**Work to be completed:**
Copy the rows from the start through the line containing "SUSCRIBIRSE", changing "Menu" to "Nawigacja" and keeping everything else the same.

.....

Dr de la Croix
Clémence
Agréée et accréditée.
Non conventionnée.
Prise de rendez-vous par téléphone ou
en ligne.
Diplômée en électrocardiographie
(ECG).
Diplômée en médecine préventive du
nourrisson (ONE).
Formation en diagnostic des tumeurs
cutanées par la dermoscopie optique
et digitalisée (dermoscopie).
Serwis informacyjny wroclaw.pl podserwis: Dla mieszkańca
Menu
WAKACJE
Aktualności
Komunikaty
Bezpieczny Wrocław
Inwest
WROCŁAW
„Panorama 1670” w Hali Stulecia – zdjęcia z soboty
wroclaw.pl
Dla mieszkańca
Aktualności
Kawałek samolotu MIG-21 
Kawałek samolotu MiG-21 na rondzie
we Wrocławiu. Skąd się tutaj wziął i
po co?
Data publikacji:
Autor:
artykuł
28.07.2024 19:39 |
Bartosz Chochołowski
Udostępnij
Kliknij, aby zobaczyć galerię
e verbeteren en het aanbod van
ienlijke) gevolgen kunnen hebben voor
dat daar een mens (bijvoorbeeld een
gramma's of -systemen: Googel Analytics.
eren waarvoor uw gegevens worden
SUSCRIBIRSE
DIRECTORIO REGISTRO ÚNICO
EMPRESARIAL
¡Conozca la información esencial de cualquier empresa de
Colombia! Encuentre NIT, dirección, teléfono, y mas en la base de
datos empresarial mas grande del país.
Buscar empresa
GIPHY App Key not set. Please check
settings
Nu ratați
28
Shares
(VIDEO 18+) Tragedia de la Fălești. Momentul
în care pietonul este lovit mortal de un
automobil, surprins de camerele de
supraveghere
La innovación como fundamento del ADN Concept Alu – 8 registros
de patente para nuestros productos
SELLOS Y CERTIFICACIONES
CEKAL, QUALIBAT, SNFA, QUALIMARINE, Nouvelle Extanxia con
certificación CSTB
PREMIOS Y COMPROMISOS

.....

**The completed task:**
Dr de la Croix
Clémence
Agréée et accréditée.
Non conventionnée.
Prise de rendez-vous par téléphone ou
en ligne.
Diplômée en électrocardiographie
(ECG).
Diplômée en médecine préventive du
nourrisson (ONE).
Formation en diagnostic des tumeurs
cutanées par la dermoscopie optique
et digitalisée (dermoscopie).
Serwis informacyjny wroclaw.pl podserwis: Dla mieszkańca
Nawigacja
WAKACJE
Aktualności
Komunikaty
Bezpieczny Wrocław
Inwest
WROCŁAW
„Panorama 1670” w Hali Stulecia – zdjęcia z soboty
wroclaw.pl
Dla mieszkańca
Aktualności
Kawałek samolotu MIG-21 
Kawałek samolotu MiG-21 na rondzie
we Wrocławiu. Skąd się tutaj wziął i
po co?
Data publikacji:
Autor:
artykuł
28.07.2024 19:39 |
Bartosz Chochołowski
Udostępnij
Kliknij, aby zobaczyć galerię
e verbeteren en het aanbod van
ienlijke) gevolgen kunnen hebben voor
dat daar een mens (bijvoorbeeld een
gramma's of -systemen: Googel Analytics.
eren waarvoor uw gegevens worden
SUSCRIBIRSE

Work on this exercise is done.